Get a Life, eh?

Canada would seem to be a country with a very fragile ego. It is currently convulsed with outrage over disparaging comments about Quebec and Quebeckers (aka, les Quebecois), made by a television sock puppet character known as Triumph the Insult Comic Dog. The outrages occurred on the NBC series Late Night with Conan O'Brien, which has been broadcasting from Toronto the past week, with a million—dollar (C$) subsidy partially—funded by government monies.

 

Perhaps the word 'insult' in the character's name might be the first clue that anyone or anything falling within his purview is subject to ridicule, with no necessary basis in fact. But this doesn't seem to matter to the Canadians, pre—occupied as they are with proving themselves 'nicer' than those mean old Yankees.

 

Among Triumph's sins: putting up phony street signs with the names 'Quebecqueer Street,' and 'Rue des Pussies,' Also, telling one passer—by in Quebec City, "You're French, you're obnoxious and you no speekay English," and another, "I can smell your crotch from here". Perhaps worst of all, Triumph shouted at the Quebecois, "You're in North America, learn the language."

 

Ontario Premier Dalton McGuinty, whose provincial government ponied—up half a million Loonies (approximately 380 thousand real dollars), said 'That's not something that I would have laughed at. That doesn't represent the sentiment felt by the people of Ontario towards Quebeckers. I say that with complete confidence.' Of course, we believe him. Everybody in Ontario just loves the Quebecois, and nobody resents them, ever.

 

Other Canadian politicians were even more adamant. Alexa McDonough, a legislator for the left—leaning New Democrats, described the program as "racist filth" and "utterly vile" and demanded the government seek the return of the C$1 million subsidy.

 

The American Thinker was completely unaware until today that the Quebecois were a race unto themselves.
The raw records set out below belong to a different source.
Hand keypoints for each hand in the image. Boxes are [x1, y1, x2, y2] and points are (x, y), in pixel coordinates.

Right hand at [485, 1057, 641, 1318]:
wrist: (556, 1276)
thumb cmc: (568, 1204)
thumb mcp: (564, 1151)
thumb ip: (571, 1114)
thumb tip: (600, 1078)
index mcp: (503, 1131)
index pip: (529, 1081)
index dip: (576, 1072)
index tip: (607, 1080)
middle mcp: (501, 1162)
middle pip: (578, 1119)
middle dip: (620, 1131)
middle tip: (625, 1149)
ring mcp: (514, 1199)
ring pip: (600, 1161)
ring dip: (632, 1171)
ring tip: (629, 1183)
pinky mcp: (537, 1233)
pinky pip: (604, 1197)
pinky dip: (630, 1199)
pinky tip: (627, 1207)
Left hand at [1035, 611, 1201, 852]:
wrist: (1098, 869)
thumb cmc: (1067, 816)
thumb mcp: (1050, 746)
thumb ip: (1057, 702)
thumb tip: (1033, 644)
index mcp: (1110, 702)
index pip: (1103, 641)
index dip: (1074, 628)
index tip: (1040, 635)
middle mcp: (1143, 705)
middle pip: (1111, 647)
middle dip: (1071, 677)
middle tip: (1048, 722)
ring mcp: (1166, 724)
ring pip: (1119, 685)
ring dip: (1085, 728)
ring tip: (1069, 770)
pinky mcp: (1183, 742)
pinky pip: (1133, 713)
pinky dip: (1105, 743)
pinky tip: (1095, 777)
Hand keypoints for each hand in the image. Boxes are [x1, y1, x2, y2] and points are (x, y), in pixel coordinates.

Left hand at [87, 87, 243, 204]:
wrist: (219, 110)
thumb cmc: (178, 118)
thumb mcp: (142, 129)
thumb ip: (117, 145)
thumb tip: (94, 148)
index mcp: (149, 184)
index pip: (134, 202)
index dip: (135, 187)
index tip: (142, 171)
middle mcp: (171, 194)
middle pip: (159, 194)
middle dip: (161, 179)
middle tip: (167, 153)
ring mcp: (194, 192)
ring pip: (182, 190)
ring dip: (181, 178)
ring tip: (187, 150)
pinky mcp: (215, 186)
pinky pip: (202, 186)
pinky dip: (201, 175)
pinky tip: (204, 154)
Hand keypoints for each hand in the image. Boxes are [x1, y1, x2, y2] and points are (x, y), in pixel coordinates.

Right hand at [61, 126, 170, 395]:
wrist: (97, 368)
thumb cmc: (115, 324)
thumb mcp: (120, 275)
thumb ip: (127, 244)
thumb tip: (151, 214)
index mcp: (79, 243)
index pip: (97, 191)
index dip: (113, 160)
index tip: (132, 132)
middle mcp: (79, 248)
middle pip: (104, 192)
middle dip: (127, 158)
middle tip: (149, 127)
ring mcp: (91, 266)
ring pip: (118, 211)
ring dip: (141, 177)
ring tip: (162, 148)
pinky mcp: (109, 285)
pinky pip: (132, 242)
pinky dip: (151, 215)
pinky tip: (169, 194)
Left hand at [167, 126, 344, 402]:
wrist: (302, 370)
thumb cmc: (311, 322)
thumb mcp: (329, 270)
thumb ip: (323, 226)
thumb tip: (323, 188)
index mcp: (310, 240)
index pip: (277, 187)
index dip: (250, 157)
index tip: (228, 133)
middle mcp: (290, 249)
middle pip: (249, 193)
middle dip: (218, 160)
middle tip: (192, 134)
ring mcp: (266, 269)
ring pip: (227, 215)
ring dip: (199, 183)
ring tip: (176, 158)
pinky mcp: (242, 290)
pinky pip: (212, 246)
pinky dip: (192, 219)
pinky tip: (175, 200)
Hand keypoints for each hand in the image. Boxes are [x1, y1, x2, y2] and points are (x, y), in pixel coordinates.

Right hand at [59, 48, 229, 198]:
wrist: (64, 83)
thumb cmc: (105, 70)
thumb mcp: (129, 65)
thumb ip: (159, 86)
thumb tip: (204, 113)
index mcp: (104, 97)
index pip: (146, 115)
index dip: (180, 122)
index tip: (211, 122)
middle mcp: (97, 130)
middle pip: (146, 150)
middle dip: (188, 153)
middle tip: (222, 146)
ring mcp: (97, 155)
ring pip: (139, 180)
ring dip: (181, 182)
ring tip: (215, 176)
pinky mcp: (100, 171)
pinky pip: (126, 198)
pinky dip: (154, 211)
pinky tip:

Since we have enjoyed many a fine meal in Montreal served by Quebeckers whose ancestors come from such diverse locales as Viet Nam, Haiti, and Poland, we wonder how this can possible be true.

 

It further seems to us that Canadians, including some high—ranking government officials, have a track record of making rather uncharitable statements about Americans, including our Commander—in—Chief. The word 'moron' springs to mind. Until recently, we paid almost no attention. But cabinet ministers do have a way of claiming press space.

 

If one were somehow able to do a massive Nexis search on unfavorable public characterizations of those on the other side of the common border between the US and Canada, we strongly suspect that the trade balance would be highly unfavorable to Americans, with Canada enjoying a massive trade surplus in the export of insults.

 

Nevertheless, the sins of a sock puppet do serve to distract Canadians from the own scandals involving the media, government money, and Quebec, including the payment of suspiciously large amounts of public funds to suspiciously well—connected firms, for suspiciously small amounts of work aimed at convincing les Quebecois that they are genuinely part of Canada, not really interested in being a separate nation, albeit apparently conceded to be a separate race.

 

The unkindest cut of all, of course, is that Americans fundamentally don't care that much about Canada or what Canadians think of us. Our television programs only bother to insult them when we are paid to go there, and have to find something to talk about besides hockey, the cold weather, and the emigration of Canadian comedians to Hollywood and New York.

 

Our uncaring ignorance of them is the ultimate cross borne by our Canadian friends. According to some psychologists, it feels better to be hated than to be the object of indifference. Unfortunately for both countries, Canada may be on the road away from Yankee indifference.